Gunnar Erik – German handbalancer. I was slightly concerned that he was going to be taking himself seriously when he marched on stage in his Matrix get up, but instead he kicked off with a properly hard trick (no waving around of the spare arm) and generally proceeded not to take himself seriously at all. Probably my favourite act of the show.

Gandini Juggling Project – multiple nationality gloclubs. Malte made me laugh (even though I couldn’t see his face) and it was all very good, very clever (with the colour changes and the music), but I’d seen a 4-person version of it in Rotterdam so it didn’t have as big an impact as it probably should have (plus the theatre was warm and I’d had a big dinner). It was good to see Jon Udry making it to the A team.


After the interval some juggling hero awards were given, to people who had contributed to the British juggling scene over the years, through their own juggling, through books and organising conventions, through prop design and manufacture. A couple of surprise inclusions and exclusions to my mind, but I wasn’t involved with the choices made so it’s always going to be very subjective. The acts kicked off again with:

Tony Pezzo – American ring manipulation and juggling. A very good act. I liked that he started with the high numbers, then gradually reduced (instead of going the other way), and the balance between fiddling about and actually throwing them was good. Extra points for hitting that final beat (and then just busting out 7 rings).

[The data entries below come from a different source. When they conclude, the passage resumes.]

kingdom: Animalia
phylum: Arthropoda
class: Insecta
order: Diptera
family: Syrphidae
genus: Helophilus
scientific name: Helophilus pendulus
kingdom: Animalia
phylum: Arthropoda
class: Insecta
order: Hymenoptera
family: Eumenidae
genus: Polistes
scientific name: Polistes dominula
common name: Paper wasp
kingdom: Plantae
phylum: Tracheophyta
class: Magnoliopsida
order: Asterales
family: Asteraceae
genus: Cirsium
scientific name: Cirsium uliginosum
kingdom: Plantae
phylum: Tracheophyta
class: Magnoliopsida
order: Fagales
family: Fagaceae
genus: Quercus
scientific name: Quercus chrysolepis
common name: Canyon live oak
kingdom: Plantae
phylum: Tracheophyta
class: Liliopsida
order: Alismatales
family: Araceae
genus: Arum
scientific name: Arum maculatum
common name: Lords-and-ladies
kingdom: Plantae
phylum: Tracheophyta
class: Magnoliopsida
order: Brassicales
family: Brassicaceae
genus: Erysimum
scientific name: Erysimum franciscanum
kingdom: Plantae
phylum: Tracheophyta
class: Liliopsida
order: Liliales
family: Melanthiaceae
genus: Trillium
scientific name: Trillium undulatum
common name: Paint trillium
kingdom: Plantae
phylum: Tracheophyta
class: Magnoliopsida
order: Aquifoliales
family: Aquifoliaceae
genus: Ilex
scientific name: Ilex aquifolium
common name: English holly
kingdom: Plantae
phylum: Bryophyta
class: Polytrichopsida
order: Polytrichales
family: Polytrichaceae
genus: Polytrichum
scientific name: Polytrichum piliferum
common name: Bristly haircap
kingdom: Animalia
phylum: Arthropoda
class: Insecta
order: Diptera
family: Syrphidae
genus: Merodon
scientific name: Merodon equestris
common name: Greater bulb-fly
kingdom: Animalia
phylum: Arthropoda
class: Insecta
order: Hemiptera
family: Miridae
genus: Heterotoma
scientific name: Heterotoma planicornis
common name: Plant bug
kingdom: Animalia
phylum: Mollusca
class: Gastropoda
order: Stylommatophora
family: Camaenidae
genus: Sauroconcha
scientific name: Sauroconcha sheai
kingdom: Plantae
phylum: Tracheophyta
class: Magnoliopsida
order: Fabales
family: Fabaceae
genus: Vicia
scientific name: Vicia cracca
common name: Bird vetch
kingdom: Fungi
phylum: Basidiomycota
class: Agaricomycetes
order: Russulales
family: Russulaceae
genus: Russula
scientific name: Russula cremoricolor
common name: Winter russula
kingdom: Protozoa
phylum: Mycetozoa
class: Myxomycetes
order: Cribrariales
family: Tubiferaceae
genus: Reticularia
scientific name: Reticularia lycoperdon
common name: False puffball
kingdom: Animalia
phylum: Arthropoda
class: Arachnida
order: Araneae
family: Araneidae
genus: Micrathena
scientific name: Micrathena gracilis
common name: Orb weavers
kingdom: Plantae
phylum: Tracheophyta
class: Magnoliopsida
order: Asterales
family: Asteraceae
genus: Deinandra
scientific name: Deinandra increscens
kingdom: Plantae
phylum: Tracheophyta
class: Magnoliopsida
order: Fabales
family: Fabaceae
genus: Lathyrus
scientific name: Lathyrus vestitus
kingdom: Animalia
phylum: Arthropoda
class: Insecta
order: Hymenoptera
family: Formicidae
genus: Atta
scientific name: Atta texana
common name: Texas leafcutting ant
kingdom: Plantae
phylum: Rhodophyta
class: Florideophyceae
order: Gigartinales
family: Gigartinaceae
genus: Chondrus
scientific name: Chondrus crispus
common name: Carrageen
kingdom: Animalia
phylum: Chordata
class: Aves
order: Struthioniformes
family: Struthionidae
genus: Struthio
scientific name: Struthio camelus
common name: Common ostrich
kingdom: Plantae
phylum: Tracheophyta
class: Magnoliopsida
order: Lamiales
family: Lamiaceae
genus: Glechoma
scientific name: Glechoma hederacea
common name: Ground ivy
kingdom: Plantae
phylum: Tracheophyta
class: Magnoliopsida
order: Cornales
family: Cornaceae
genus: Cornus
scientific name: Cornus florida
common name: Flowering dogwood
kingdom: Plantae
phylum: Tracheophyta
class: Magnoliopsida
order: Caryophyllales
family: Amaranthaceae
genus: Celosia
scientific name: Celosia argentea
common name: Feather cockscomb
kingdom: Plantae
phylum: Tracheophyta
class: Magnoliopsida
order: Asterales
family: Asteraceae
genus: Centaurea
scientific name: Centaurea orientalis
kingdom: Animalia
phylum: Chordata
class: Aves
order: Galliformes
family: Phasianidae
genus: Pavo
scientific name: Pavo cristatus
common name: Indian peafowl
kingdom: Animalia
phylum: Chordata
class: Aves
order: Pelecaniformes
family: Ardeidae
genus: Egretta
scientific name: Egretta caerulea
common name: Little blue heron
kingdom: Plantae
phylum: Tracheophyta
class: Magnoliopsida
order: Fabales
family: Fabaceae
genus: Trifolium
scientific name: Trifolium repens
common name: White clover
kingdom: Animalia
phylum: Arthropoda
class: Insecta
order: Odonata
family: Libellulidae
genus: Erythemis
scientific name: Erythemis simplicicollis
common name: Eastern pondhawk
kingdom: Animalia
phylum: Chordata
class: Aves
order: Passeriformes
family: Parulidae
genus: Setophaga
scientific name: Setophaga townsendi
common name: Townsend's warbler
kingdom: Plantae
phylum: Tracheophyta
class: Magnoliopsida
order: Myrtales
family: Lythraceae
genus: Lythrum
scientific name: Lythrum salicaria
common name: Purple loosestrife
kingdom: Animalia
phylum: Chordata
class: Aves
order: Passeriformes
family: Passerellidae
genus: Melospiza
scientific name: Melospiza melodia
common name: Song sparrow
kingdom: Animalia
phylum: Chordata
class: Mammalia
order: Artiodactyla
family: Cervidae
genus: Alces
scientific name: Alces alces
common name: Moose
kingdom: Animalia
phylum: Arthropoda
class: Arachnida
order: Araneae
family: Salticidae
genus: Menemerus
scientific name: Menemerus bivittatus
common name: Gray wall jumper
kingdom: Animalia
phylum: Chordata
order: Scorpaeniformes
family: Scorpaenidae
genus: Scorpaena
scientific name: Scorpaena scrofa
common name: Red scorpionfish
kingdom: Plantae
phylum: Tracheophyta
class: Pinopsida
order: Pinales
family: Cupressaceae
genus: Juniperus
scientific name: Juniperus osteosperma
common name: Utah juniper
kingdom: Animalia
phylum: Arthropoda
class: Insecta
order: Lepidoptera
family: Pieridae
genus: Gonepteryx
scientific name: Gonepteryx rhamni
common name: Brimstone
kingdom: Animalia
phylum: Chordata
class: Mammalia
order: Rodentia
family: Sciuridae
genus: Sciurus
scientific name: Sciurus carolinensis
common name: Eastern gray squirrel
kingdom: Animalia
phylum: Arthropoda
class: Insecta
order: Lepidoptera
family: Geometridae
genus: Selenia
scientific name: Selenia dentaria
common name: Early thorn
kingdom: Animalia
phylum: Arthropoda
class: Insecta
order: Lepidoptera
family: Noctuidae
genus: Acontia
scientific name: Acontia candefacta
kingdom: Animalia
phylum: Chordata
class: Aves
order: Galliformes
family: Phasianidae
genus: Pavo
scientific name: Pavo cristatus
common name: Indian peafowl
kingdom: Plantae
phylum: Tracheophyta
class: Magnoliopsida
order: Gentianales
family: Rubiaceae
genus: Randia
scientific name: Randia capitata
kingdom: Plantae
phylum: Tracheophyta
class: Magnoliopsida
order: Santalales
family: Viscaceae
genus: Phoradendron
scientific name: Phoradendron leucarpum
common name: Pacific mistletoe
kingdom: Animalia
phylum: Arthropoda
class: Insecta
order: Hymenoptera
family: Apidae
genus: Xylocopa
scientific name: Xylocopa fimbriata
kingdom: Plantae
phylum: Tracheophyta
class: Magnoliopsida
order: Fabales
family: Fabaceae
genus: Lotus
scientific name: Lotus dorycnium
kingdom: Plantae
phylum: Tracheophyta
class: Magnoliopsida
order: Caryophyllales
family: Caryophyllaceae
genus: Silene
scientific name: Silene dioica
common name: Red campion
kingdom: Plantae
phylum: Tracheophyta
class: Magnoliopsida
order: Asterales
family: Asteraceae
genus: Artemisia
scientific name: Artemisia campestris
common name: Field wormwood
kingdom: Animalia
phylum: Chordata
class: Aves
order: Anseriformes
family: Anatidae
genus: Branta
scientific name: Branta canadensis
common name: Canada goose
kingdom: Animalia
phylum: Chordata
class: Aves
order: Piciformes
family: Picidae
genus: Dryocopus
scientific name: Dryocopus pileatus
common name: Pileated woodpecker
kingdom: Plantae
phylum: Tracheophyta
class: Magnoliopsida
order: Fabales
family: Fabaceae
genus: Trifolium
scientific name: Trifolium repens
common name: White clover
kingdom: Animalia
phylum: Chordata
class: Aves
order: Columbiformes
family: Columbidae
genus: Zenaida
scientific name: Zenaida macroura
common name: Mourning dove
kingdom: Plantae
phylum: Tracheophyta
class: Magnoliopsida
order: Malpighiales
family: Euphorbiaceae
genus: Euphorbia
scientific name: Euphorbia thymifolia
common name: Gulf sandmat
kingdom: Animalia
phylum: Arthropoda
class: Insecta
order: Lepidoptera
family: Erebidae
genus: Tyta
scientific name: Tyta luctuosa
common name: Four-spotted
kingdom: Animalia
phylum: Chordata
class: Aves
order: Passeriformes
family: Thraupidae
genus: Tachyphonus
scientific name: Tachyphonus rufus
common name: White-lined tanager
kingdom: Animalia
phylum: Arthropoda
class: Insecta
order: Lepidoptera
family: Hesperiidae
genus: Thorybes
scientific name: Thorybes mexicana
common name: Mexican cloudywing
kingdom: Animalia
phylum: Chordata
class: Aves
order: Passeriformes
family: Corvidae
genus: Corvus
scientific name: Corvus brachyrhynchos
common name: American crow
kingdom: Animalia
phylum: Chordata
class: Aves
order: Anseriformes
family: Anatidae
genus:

Rod Laver – British ping pong ball juggler. An act that I had mostly seen before over the years (though the gin bottles were new to me). All of the old jokes (still funny), all of the gurning (still my favourite parts of the act, though the actual juggling is also very good and mightily impressive), all round good egg.

Matthias Romir – back to do some club manipulation/juggling and clowning. All of the manipulation/juggling done with a balloon in front of his face (let me repeat that, with a balloon in front of his face!) was impressive, and I enjoyed the helium balloon interaction.

Tigris – German hula hooper and contortionist. Aside from a couple of tricks with the contortion I was disappointed with this act. It didn’t contain anything I hadn’t already seen and would have preferred to see HulaBoy Craig insteaD.

Françoise Rochais – French baton/club/parasol juggler. The headline act and very good she was too (though the initial costume was fugly). I preferred the second half of the act to the first and my only wish was that it had been a little longer (isn’t that the ideal, to leave the audience wanting more?). All done in heels on a raked stage.

A quick dash to get on the first bus back for more juggling in the main hall and watching some seriously good gladiators.


Managed to get the tent down and packed away in the dry (and high winds) leaving plenty of time to grab some brunch in the cafe and attend the BJC business meeting (broke even and the Yorkies are running it next year). A final wander around the main hall and trader then it was time for the closing show, “Smashed”, by the Gandinis again. It was a longer show than I thought it would be (an hour), but entertained for its full duration. Some things I was expecting, some things I was not. Funnier and more disturbing than I expected.

Back in the car and home.

Thank you to everyone who made it happen.